Im letzten Jahrzehnt begann ich mich alt und bis zu einem gewissen Grad mieselsüchtig zu fühlen. Weder körperlich noch geistig, sondern fototechnisch. Letzte noch fahrende Wägen alter Generationen – der Generationen meiner Kindheit und Jugend – waren die Objekte der Begierde, und die Niederflurwägen hielten mich eher vom Fotografieren ab als dass sie mich anzogen; insbesondere die frühen 100%-Typen. Was hat das mit alt werden zu tun? Nun, wir erinnern uns, wie sehr die seinerzeit etablierte und wohl eingeschworene Fotografenclique die damals neuen und heute als die heute legendären E und E
1 mied, als sie das Stadtbild Wiens zu bereichern begannen. Werd' ich auch so ein Miesepeter wie die Fotografen damals?

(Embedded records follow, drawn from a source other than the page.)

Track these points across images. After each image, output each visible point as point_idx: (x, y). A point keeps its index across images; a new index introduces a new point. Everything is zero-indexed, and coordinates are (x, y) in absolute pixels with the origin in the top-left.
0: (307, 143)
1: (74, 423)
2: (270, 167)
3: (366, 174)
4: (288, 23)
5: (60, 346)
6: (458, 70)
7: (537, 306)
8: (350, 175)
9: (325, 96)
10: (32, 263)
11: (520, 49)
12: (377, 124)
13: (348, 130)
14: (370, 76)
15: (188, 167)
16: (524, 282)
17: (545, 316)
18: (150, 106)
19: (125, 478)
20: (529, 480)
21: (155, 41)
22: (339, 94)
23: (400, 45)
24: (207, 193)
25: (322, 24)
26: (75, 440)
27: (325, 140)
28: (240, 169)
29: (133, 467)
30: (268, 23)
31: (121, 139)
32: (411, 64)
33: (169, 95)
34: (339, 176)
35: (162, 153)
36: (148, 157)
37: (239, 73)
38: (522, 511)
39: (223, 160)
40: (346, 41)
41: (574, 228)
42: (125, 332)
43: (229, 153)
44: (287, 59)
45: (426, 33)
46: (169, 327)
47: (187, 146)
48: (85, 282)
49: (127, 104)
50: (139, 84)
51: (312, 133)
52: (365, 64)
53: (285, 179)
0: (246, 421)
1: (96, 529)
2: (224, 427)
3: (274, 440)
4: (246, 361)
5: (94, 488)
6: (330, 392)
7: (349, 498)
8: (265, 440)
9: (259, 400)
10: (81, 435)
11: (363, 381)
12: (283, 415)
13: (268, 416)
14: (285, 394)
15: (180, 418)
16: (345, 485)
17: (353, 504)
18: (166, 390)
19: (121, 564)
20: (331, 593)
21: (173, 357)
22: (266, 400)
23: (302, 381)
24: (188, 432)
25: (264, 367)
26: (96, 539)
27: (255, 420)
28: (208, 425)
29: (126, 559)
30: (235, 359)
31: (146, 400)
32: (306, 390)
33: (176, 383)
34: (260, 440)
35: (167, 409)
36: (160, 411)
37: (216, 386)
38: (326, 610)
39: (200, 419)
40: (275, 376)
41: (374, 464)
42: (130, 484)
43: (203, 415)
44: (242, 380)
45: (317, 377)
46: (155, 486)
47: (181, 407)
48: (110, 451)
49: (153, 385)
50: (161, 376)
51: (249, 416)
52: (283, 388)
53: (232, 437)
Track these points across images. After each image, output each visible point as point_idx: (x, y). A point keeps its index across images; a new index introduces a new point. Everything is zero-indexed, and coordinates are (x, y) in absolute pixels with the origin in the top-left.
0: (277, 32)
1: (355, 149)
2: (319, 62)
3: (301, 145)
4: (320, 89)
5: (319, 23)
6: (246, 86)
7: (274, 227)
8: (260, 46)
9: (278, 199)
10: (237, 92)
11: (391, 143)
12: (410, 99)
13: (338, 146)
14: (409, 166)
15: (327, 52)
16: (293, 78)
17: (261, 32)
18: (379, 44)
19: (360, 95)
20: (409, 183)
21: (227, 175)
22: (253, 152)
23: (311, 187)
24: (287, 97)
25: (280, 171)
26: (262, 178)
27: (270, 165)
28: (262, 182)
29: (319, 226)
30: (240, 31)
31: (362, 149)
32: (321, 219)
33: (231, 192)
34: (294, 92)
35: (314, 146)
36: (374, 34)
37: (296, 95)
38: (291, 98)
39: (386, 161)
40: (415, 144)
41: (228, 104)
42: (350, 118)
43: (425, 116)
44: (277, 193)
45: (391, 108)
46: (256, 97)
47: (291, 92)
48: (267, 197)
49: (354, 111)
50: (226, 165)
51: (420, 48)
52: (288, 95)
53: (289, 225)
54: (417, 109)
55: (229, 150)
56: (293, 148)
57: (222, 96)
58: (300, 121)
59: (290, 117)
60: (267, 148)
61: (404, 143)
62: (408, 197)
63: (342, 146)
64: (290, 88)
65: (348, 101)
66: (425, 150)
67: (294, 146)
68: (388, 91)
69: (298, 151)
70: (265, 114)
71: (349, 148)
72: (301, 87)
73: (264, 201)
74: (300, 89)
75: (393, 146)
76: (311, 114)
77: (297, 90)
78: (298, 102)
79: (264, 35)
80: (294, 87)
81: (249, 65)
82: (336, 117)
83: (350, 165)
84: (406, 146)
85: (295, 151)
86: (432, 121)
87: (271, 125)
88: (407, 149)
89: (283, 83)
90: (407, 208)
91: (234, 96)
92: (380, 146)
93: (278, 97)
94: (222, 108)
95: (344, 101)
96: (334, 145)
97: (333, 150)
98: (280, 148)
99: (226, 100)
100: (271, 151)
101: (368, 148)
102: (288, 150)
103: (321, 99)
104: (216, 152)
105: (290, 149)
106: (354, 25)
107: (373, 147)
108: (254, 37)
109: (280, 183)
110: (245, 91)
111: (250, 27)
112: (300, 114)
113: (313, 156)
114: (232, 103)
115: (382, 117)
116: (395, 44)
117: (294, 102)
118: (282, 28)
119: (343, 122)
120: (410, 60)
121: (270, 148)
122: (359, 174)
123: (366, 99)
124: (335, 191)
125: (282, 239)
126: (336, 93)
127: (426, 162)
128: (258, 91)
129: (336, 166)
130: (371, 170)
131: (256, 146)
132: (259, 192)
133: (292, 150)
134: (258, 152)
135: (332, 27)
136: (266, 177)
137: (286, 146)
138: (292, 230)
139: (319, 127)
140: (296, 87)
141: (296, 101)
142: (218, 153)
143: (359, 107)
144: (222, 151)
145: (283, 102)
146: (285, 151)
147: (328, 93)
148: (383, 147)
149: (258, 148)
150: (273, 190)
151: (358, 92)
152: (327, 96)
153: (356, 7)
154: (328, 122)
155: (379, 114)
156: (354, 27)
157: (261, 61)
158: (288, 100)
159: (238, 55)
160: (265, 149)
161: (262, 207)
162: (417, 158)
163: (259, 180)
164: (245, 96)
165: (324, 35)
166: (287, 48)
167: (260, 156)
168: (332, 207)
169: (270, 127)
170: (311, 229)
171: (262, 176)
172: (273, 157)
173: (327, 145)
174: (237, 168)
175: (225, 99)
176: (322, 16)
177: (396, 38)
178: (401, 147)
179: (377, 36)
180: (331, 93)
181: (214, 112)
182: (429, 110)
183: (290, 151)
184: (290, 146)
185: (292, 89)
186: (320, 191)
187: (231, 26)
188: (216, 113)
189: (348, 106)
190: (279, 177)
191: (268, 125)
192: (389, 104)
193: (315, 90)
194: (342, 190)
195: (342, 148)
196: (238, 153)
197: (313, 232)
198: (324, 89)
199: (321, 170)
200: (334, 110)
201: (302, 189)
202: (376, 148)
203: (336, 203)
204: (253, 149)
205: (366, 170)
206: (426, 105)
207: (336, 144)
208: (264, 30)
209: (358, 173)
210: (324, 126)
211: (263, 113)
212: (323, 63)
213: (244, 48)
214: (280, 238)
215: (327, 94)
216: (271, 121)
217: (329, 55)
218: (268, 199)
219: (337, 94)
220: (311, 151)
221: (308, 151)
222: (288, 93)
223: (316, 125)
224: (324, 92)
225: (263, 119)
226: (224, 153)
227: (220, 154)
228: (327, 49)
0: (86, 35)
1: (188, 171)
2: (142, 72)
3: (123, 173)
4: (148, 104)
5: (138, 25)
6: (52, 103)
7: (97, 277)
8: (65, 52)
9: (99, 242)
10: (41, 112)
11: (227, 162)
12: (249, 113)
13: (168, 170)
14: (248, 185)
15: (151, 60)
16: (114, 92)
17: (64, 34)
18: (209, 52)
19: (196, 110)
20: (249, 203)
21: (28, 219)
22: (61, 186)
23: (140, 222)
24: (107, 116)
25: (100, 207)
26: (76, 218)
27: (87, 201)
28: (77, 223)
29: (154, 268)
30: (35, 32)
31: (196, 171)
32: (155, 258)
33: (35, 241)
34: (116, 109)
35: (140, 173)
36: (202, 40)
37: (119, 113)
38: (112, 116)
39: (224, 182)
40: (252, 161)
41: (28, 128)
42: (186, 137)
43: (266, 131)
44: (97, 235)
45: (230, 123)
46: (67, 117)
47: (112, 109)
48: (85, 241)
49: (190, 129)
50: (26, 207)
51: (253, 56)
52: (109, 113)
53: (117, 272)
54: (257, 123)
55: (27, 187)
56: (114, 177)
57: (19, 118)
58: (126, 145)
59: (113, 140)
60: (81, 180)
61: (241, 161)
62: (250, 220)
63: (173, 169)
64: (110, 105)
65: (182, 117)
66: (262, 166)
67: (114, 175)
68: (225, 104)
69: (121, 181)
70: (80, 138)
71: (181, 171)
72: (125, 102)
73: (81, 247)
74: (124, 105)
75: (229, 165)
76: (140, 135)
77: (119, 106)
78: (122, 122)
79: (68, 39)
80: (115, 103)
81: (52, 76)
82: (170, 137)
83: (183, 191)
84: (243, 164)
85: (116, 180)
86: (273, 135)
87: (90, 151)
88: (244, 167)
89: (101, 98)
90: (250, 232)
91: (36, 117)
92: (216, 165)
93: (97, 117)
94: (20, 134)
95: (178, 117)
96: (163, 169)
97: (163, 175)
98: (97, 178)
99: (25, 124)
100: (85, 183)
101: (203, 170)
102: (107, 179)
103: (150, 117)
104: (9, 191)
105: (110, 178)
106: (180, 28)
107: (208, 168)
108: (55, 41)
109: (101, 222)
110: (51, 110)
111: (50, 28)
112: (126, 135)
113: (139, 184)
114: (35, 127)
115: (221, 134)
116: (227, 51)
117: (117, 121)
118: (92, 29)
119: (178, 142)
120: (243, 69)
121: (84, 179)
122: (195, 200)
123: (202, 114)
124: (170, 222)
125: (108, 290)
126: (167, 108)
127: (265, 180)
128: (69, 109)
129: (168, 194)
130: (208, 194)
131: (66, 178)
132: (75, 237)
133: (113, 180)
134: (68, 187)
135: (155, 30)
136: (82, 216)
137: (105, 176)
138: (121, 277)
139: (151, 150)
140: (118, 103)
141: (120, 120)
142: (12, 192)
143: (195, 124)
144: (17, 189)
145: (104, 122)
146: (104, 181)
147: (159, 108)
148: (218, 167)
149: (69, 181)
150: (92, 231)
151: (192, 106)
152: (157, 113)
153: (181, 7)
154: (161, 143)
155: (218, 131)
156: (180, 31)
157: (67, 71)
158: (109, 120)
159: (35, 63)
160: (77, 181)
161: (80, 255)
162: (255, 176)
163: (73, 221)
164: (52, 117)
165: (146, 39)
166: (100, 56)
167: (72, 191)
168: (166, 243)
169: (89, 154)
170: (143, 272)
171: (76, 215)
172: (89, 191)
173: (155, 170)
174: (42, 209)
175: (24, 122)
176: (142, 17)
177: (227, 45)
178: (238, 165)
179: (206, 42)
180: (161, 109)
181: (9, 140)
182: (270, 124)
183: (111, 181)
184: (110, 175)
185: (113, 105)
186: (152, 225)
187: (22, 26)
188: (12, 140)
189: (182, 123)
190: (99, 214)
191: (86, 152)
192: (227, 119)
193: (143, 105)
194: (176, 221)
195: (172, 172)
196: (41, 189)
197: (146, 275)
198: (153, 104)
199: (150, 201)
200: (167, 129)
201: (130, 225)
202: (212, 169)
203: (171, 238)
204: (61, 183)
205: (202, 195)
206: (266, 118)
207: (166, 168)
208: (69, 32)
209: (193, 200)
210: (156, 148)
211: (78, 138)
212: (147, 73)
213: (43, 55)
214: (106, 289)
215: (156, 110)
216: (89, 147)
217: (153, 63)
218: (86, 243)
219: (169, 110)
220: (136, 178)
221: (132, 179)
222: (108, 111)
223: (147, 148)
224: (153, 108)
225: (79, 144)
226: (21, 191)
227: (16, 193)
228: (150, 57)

Doch die allerletzte Zeit ist ein Jungbrunnen
Das ist eine blumige Umschreibung dafür, wie erleichtert ich bin, dass mein Desinteresse an neuen Straßenbahnen weniger mit deren Neuheit, sondern viel mehr mit der Formensprache und dem Fahrgefühl der ersten 100%-Niederflurwagengeneration zu tun hatte. Niederflur, auch 100%, ist nun im Mainstream angekommen, und die Designs etablieren sich. Nicht jeder dieser ganz neuen Wagen ist eine optische Offenbarung, aber die meisten sind allemal um Größenordnungen gefälliger als das Ulf-Brrrrr-Klumpert oder etwa die
Rhein-Neckar-6MGT, um nur ein weiteres Beispiel von vielen zu nennen. Während in Wien die Flexity mit ihrer schlank-eleganten Front nicht nur mich, sondern auch meine Familie erfreuen («Boah, haben wir schöne neue Straßenbahnen am 49er!»), gelten ähnliche Überlegungen in Frankfurt. Der R-Wagen sieht, auf die Spitze und darüber hinaus formuliert, aus wie ein in der Mitte aufgerissener und nur mangelhaft wieder zusammengepickter Verpackungskarton.
So ist es eine Freude, die ersten T-Wägen fahren zu sehen, auch wenn sie die von mir so geschätzten P(t)-Wägen nun wohl endgültig (no pun intended
) Zug um Zug ablösen. Am 31. August kam mir unter anderem der Wagen 310 unter, der zumindest Ende Juli noch der neueste in Betrieb befindliche T-Wagen gewesen ist. Das Design ist weiß Gott nicht so spektakulär wie bei den innovativsten französischen Betrieben, doch so gefällig, dass ich mich freu', wenn ein T-Wagen auf einer Fototour daherkommt, womit sich der Kreis zur Einleitung wieder schließt: Der T-Wagen ist keine Ausnahme, auch die neuesten Straßenbahnen in so manch anderer Stadt
erfreuen des Autors fotografisches Gemüt.
Auf der Aufnahme ist ein 16er gerade die Gartenstraße westwärts gerollt, um an der Haltestelle Stresemannallee/Gartenstraße nach rechts gen Friedensbrücke abzubiegen. Auf der Zielanzeige verschwinden natürlich die Via-Stationen nach deren Passage – ich hab' nicht einmal das geringste Verständnis für diejenigen Betreiber, wo das trotz elektronischer Anzeigen immer noch nicht so ist. Viel Spaß mit dem ganz aktuellen T-Wagen-Einblick!